The octogenarians and septuagenarians who congregate over the present and decide the future of Nigeria lived in the best of the moments of Nigeria’s flow in milk and honey. They had freebies on unimaginable scales. They went to school on the bills of regional governments or multinational companies and came out of school with jobs, accommodation, cars and other perks awaiting them.

Those who decide our fate currently have been at it for close to five decades, passing power from one hand to the other like members of a relay team taking turns to complete a race. Only that these ones have rather than conclude the race of nation-building to the advantage of future generations, have been largely visionless and self-serving. They have frittered away the resources of the state and left the country in ruins; they have mortgaged the future of the country and denied every generation after their own all the benefits that they, themselves, derived from Nigeria.

Only a minuscule fraction of those who are called youths in today’s Nigeria have any idea of what decent livelihood is. And that would be the children, relatives and children of the proxies of these overlords. A majority of those who will live in the future of this country are deprived and unsure of what that the future holds.

Countries with eyes on tomorrow are priming their youths for leadership, liberalising and improving the quality of education, working towards improving access to health care, increasing their capacity for gainful employment and providing welfare programmes that incentivises loyalty from states and discourages anti-social inclinations. And they usually have bountiful harvests as they would not have only deliberately built a competent citizenry prepared for future challenges, they would have also by intentionally and valuably investing in their youth population, earned the loyalty of their young. These youths would also be inheriting a culture rooted in meritocracy, fellow-feeling, love and honesty, which would automatically pass from generation to generation.

But life is tedious for the Nigerian youth. They strive to attain on their own steam, sometimes with uneven support from struggling family members. Even after all the strivings, the state makes no recompense.

Nigerian parents devote the totality of themselves into helping their children to get educated but they remain dependent even after their education because there are no jobs, even the employed crumble under the weight of an economy characterised by uncontrolled inflation and non-existent safety net. As a result, the average Nigerian youth is angry and bitter. Some are so bitter that they have given up on the country and would do anything to leave an uncaring country.
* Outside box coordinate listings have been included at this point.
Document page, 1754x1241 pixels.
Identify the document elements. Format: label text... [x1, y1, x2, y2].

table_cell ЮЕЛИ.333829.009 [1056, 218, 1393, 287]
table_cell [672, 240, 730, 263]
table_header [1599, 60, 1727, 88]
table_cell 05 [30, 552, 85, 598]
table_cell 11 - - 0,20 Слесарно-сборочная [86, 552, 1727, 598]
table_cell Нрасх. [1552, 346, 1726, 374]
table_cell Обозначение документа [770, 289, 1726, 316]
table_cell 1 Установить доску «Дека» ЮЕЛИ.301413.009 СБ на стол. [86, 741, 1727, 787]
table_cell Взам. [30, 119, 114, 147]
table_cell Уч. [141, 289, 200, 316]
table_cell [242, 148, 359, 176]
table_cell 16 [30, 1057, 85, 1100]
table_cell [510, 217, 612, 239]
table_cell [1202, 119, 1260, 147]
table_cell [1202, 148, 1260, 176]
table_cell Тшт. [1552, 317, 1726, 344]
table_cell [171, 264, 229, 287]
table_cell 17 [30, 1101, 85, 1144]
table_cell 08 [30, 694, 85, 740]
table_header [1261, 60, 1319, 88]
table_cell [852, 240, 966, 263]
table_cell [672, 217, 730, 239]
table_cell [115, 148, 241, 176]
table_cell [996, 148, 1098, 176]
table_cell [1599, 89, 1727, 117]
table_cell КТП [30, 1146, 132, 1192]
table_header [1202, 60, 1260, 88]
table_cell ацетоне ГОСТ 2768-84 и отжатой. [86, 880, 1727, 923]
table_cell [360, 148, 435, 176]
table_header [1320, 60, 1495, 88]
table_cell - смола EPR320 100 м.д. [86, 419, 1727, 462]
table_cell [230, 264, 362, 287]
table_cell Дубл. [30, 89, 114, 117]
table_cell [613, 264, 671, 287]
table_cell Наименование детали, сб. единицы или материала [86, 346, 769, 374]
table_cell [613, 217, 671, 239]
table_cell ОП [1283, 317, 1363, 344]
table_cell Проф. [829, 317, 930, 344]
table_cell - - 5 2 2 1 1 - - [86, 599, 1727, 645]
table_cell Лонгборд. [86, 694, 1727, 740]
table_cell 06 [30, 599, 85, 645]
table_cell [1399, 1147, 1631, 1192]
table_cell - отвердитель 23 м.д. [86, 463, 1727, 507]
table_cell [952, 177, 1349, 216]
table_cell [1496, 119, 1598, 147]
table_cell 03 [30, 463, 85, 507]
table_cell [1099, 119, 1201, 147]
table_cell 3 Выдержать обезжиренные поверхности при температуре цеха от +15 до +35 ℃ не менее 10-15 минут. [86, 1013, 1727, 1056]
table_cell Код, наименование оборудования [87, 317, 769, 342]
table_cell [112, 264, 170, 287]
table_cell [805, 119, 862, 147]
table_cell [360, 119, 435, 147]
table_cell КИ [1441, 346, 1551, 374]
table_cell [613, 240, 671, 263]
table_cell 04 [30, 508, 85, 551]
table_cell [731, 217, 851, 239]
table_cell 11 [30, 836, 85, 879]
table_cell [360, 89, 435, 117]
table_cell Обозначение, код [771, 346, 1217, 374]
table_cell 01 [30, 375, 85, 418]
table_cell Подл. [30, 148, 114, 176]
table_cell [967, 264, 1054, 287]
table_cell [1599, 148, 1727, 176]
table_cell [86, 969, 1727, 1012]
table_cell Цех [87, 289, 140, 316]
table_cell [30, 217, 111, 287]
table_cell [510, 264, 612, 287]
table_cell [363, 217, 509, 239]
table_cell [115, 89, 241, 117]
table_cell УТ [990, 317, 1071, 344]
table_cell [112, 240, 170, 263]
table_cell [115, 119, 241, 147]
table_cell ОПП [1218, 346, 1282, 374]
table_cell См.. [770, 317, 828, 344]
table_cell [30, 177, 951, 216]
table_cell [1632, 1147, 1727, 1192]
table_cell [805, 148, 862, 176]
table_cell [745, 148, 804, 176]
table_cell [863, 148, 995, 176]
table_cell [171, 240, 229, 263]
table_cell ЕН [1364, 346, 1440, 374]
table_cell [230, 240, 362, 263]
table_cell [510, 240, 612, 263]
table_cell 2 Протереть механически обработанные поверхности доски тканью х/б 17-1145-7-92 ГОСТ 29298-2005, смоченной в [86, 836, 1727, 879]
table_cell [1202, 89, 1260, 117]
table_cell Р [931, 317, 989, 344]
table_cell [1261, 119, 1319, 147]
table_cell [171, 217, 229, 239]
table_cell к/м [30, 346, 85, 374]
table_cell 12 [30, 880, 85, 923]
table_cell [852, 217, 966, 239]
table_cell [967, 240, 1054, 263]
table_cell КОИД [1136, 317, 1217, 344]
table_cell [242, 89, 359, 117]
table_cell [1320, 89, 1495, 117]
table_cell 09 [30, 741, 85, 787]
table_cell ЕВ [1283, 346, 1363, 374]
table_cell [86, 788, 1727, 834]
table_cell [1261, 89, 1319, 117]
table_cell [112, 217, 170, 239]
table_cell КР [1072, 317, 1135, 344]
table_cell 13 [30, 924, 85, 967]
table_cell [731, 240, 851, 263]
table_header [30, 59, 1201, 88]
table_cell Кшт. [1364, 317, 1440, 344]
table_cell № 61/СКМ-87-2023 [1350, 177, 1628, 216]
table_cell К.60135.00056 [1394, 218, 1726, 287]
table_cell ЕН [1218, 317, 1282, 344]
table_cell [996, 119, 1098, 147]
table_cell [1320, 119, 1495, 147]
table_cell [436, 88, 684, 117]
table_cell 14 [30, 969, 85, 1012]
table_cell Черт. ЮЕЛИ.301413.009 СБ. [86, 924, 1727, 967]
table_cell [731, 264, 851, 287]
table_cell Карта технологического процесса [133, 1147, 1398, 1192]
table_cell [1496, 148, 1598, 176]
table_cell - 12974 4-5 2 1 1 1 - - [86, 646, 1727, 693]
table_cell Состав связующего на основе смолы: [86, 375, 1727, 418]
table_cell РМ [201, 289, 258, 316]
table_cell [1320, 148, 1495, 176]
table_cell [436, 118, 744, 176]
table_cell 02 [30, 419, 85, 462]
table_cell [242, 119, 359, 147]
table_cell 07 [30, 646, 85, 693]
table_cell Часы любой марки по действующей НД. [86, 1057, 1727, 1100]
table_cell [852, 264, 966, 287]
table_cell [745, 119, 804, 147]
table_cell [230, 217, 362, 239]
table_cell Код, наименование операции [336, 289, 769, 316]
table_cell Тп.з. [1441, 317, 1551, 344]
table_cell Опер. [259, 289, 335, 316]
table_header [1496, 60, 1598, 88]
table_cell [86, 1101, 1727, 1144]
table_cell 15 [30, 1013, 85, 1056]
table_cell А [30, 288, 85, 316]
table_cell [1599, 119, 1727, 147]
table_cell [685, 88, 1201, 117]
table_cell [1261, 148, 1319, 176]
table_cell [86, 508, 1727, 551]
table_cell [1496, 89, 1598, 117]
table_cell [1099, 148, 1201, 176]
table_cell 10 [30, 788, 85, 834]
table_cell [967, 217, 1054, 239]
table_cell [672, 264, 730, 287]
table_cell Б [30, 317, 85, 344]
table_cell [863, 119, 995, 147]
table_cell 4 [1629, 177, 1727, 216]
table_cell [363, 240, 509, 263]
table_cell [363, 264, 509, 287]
That manifests in the mad venture of illegal migration to which an undeniable quantity of the country’s young blood encounter untimely death in the cold anger of the Mediterranean Sea. A lot others, who have relatively good stations without seeing a future for their children sell all their earthly possessions and relocate to soulful environments where their children are assured of quality, sometimes free education and a future that recognises and respects humanity.

Those without the courage to leave the country are in perpetual anger, some guided by the demands of culture or religions live honestly in spite of themselves. Others with less spiritual or sentimental attachments join the bandwagon to match Nigeria and its leaders level of self-focus and wickedness.

The violent minority, which torment us as manifested in the growing spate of violence across the country, are the replications of the 55 politicians said to have stolen N1, 354tn from Nigeria between 2006 and 2013. We must accept that this last set of people are merely a reflection of the selflessness, lack of care and of vision and creativity sown by generations ahead. If the Nigerian youth is unproductive and entitled, they inherited from those who gave birth to them; or do mangoes fall from orange trees? How does a society with no soul breed considerate people?